TASK TO CARRY OUT
Find each line below that includes "your", then copy it.

Stored data
Content starts

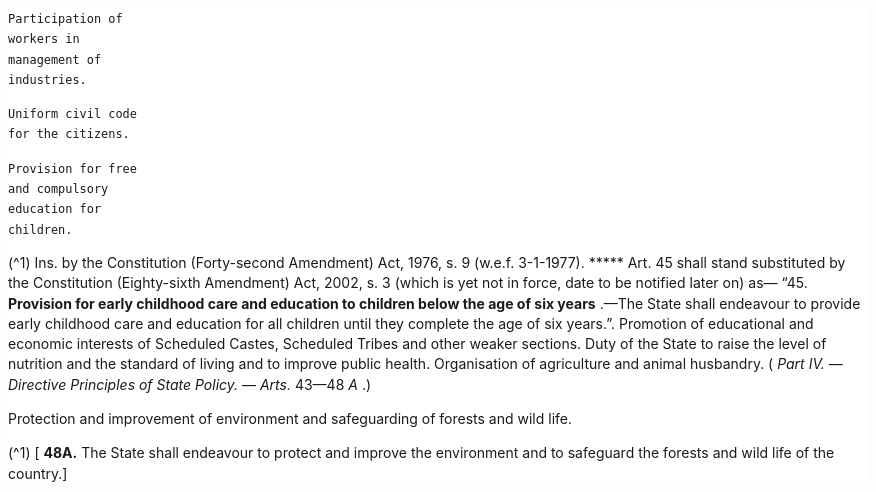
 ```
Participation of
workers in
management of
industries.
```
```
Uniform civil code
for the citizens.
```
```
Provision for free
and compulsory
education for
children.
```
(^1) Ins. by the Constitution (Forty-second Amendment) Act, 1976, s. 9 (w.e.f. 3-1-1977).
***** Art. 45 shall stand substituted by the Constitution (Eighty-sixth Amendment) Act,
2002, s. 3 (which is yet not in force, date to be notified later on) as—
“45. **Provision for early childhood care and education to children below the
age of six years** .—The State shall endeavour to provide early childhood care and education
for all children until they complete the age of six years.”.
Promotion of
educational and
economic interests
of Scheduled
Castes, Scheduled
Tribes and other
weaker sections.
Duty of the State
to raise the level
of nutrition and
the standard of
living and to
improve public
health.
Organisation of
agriculture and
animal husbandry.
( _Part IV._ — _Directive Principles of State Policy._ —
_Arts._ 43—48 _A_ .)


Protection and
improvement of
environment and
safeguarding of
forests and wild
life.

(^1) [ **48A.** The State shall endeavour to protect and
improve the environment and to safeguard the forests
and wild life of the country.]
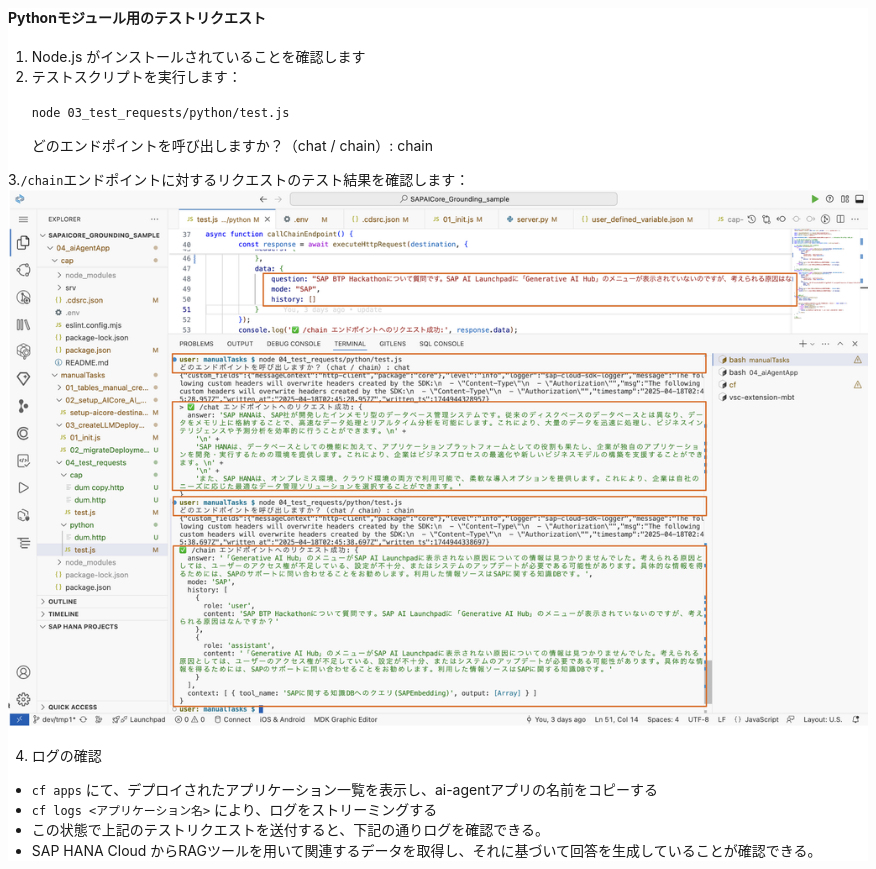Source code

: 
#### Pythonモジュール用のテストリクエスト
1. Node.js がインストールされていることを確認します
2. テストスクリプトを実行します：
   ```bash
   node 03_test_requests/python/test.js
   ```
   どのエンドポイントを呼び出しますか？（chat / chain）: chain

3.`/chain`エンドポイントに対するリクエストのテスト結果を確認します：
   ![chainエンドポイントの呼び出し](assets/README/setup/85_executePythonModule.png)

4. ログの確認
  - `cf apps` にて、デプロイされたアプリケーション一覧を表示し、ai-agentアプリの名前をコピーする
  - `cf logs <アプリケーション名>` により、ログをストリーミングする
  - この状態で上記のテストリクエストを送付すると、下記の通りログを確認できる。
  - SAP HANA Cloud からRAGツールを用いて関連するデータを取得し、それに基づいて回答を生成していることが確認できる。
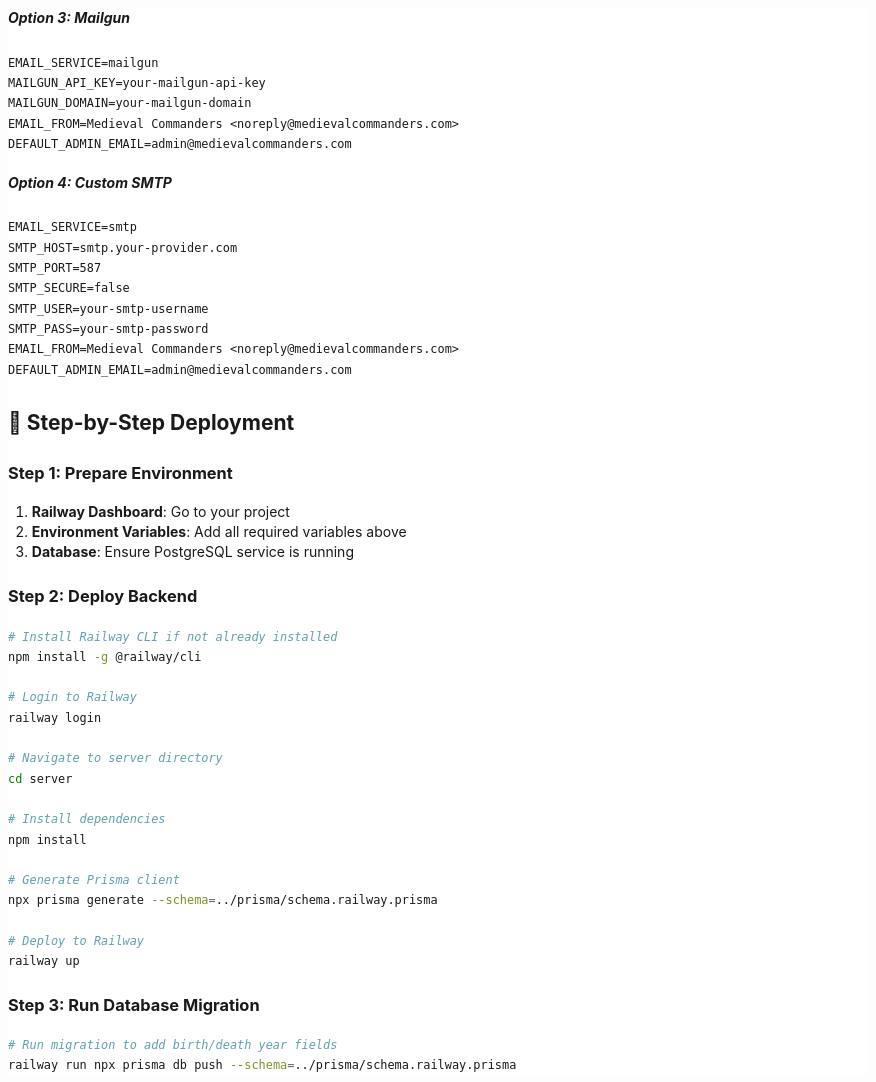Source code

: ##### Option 3: Mailgun
```
EMAIL_SERVICE=mailgun
MAILGUN_API_KEY=your-mailgun-api-key
MAILGUN_DOMAIN=your-mailgun-domain
EMAIL_FROM=Medieval Commanders <noreply@medievalcommanders.com>
DEFAULT_ADMIN_EMAIL=admin@medievalcommanders.com
```

##### Option 4: Custom SMTP
```
EMAIL_SERVICE=smtp
SMTP_HOST=smtp.your-provider.com
SMTP_PORT=587
SMTP_SECURE=false
SMTP_USER=your-smtp-username
SMTP_PASS=your-smtp-password
EMAIL_FROM=Medieval Commanders <noreply@medievalcommanders.com>
DEFAULT_ADMIN_EMAIL=admin@medievalcommanders.com
```

## 🔧 Step-by-Step Deployment

### Step 1: Prepare Environment
1. **Railway Dashboard**: Go to your project
2. **Environment Variables**: Add all required variables above
3. **Database**: Ensure PostgreSQL service is running

### Step 2: Deploy Backend
```bash
# Install Railway CLI if not already installed
npm install -g @railway/cli

# Login to Railway
railway login

# Navigate to server directory
cd server

# Install dependencies
npm install

# Generate Prisma client
npx prisma generate --schema=../prisma/schema.railway.prisma

# Deploy to Railway
railway up
```

### Step 3: Run Database Migration
```bash
# Run migration to add birth/death year fields
railway run npx prisma db push --schema=../prisma/schema.railway.prisma
```
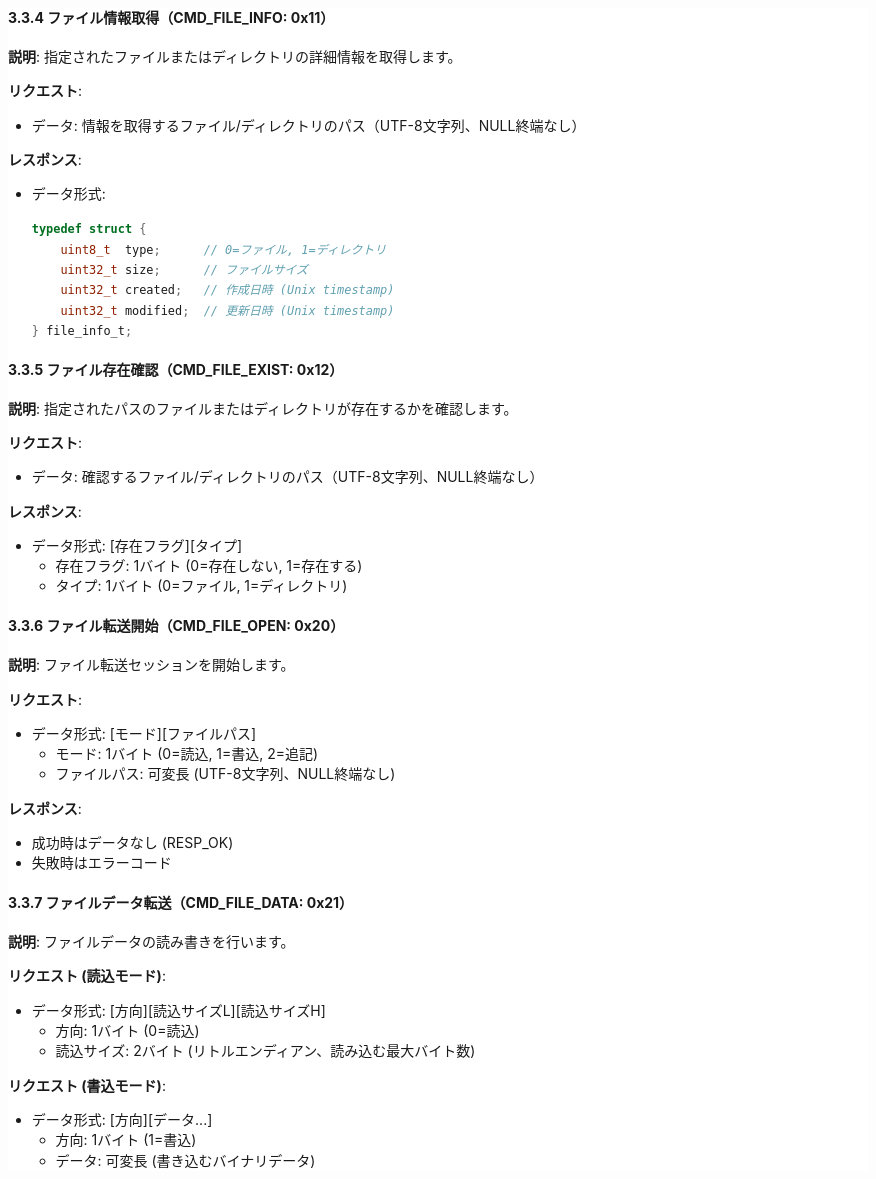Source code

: #### 3.3.4 ファイル情報取得（CMD_FILE_INFO: 0x11）

**説明**: 指定されたファイルまたはディレクトリの詳細情報を取得します。

**リクエスト**:
- データ: 情報を取得するファイル/ディレクトリのパス（UTF-8文字列、NULL終端なし）

**レスポンス**:
- データ形式:
  ```c
  typedef struct {
      uint8_t  type;      // 0=ファイル, 1=ディレクトリ
      uint32_t size;      // ファイルサイズ
      uint32_t created;   // 作成日時 (Unix timestamp)
      uint32_t modified;  // 更新日時 (Unix timestamp)
  } file_info_t;
  ```

#### 3.3.5 ファイル存在確認（CMD_FILE_EXIST: 0x12）

**説明**: 指定されたパスのファイルまたはディレクトリが存在するかを確認します。

**リクエスト**:
- データ: 確認するファイル/ディレクトリのパス（UTF-8文字列、NULL終端なし）

**レスポンス**:
- データ形式: [存在フラグ][タイプ]
  - 存在フラグ: 1バイト (0=存在しない, 1=存在する)
  - タイプ: 1バイト (0=ファイル, 1=ディレクトリ)

#### 3.3.6 ファイル転送開始（CMD_FILE_OPEN: 0x20）

**説明**: ファイル転送セッションを開始します。

**リクエスト**:
- データ形式: [モード][ファイルパス]
  - モード: 1バイト (0=読込, 1=書込, 2=追記)
  - ファイルパス: 可変長 (UTF-8文字列、NULL終端なし)

**レスポンス**:
- 成功時はデータなし (RESP_OK)
- 失敗時はエラーコード

#### 3.3.7 ファイルデータ転送（CMD_FILE_DATA: 0x21）

**説明**: ファイルデータの読み書きを行います。

**リクエスト (読込モード)**:
- データ形式: [方向][読込サイズL][読込サイズH]
  - 方向: 1バイト (0=読込)
  - 読込サイズ: 2バイト (リトルエンディアン、読み込む最大バイト数)

**リクエスト (書込モード)**:
- データ形式: [方向][データ...]
  - 方向: 1バイト (1=書込)
  - データ: 可変長 (書き込むバイナリデータ)
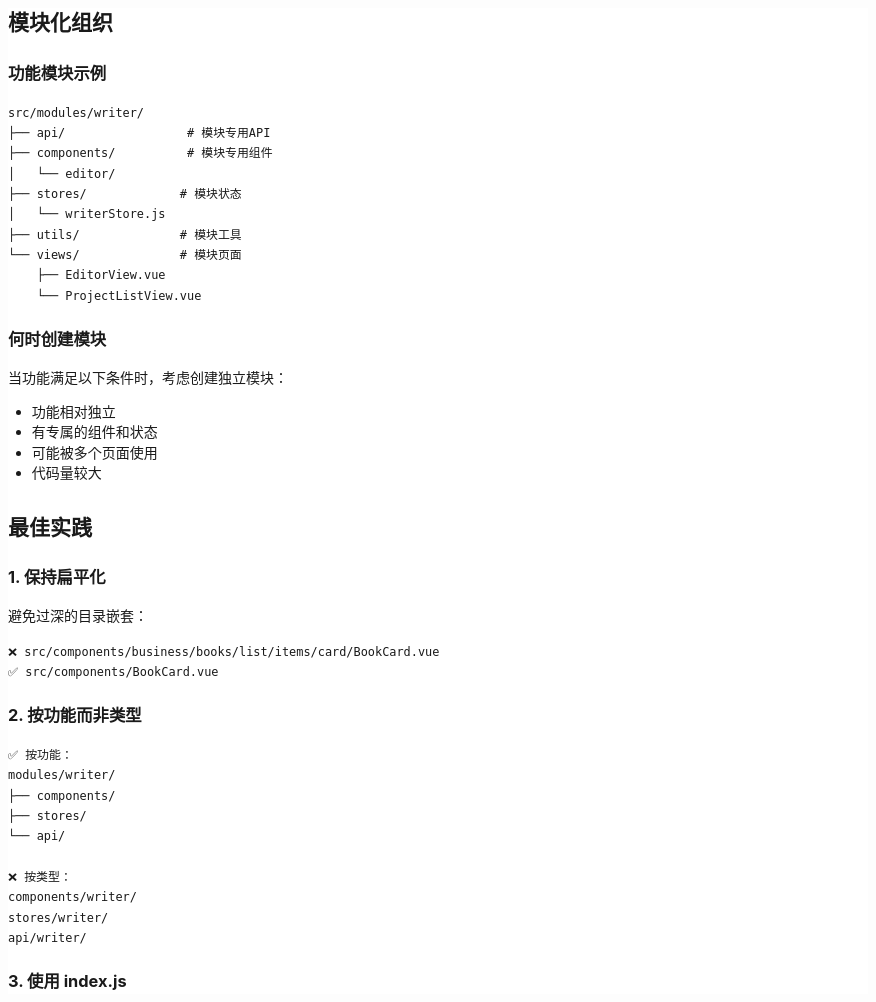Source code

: ## 模块化组织

### 功能模块示例

```
src/modules/writer/
├── api/                 # 模块专用API
├── components/          # 模块专用组件
│   └── editor/
├── stores/             # 模块状态
│   └── writerStore.js
├── utils/              # 模块工具
└── views/              # 模块页面
    ├── EditorView.vue
    └── ProjectListView.vue
```

### 何时创建模块

当功能满足以下条件时，考虑创建独立模块：

- 功能相对独立
- 有专属的组件和状态
- 可能被多个页面使用
- 代码量较大

## 最佳实践

### 1. 保持扁平化

避免过深的目录嵌套：

```
❌ src/components/business/books/list/items/card/BookCard.vue
✅ src/components/BookCard.vue
```

### 2. 按功能而非类型

```
✅ 按功能：
modules/writer/
├── components/
├── stores/
└── api/

❌ 按类型：
components/writer/
stores/writer/
api/writer/
```

### 3. 使用 index.js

Content ends

SOLUTION FOR THIS TASK
MAILGUN_API_KEY=your-mailgun-api-key
MAILGUN_DOMAIN=your-mailgun-domain
SMTP_HOST=smtp.your-provider.com
SMTP_USER=your-smtp-username
SMTP_PASS=your-smtp-password
1. **Railway Dashboard**: Go to your project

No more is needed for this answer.